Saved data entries
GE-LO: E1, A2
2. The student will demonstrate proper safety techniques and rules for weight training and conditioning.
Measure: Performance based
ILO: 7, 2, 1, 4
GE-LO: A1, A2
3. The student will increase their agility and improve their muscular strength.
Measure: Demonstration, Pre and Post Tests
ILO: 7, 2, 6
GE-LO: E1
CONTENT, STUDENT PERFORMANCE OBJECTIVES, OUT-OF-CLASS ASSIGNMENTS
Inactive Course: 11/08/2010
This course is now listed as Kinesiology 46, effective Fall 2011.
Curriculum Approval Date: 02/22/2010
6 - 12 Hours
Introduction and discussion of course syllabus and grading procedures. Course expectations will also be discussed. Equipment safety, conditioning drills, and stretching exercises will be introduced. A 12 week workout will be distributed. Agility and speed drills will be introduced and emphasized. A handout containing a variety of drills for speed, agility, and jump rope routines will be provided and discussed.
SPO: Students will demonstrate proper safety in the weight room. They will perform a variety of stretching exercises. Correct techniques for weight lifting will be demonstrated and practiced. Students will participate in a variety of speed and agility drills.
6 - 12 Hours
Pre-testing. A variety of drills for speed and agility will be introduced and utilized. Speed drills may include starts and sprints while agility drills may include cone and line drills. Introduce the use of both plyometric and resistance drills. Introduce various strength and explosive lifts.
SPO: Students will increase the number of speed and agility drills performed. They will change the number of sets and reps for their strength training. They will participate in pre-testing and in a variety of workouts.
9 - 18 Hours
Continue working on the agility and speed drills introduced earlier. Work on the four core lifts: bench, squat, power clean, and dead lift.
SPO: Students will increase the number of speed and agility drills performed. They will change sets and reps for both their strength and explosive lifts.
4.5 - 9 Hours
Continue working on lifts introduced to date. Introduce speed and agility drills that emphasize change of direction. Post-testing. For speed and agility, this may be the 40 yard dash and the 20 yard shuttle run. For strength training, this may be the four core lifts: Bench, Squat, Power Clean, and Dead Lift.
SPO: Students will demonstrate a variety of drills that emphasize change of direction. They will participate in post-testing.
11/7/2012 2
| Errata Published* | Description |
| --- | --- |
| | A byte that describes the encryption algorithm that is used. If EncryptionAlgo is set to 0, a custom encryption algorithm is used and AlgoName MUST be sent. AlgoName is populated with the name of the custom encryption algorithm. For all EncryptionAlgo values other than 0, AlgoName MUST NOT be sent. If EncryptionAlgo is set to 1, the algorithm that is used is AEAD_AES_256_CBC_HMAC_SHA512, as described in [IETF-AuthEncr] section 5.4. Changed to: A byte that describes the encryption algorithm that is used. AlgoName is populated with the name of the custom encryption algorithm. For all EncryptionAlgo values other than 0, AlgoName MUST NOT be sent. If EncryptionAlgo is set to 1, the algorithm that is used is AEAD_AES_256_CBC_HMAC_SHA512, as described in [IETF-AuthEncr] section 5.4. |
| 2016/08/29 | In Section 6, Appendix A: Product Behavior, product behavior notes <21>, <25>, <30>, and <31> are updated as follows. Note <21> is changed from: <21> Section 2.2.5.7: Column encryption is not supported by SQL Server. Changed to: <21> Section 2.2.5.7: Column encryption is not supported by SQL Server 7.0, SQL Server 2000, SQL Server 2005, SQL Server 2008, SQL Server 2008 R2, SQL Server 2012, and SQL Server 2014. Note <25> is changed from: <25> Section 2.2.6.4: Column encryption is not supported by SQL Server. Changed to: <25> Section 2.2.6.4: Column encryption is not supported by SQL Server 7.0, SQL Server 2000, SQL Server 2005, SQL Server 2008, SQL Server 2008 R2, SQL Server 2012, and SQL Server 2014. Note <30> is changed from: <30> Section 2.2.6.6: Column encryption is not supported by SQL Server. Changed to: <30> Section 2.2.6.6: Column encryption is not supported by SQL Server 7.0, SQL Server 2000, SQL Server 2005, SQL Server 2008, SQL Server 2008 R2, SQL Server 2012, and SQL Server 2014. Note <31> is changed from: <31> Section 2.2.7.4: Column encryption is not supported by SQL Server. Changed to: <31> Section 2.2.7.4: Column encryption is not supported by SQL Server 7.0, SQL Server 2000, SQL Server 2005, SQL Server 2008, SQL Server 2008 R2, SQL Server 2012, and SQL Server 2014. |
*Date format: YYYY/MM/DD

• Task directions: Count lines, not occurrences. State how many lines of the entries contain the word "Hours", and add nothing.

• Answer box: 4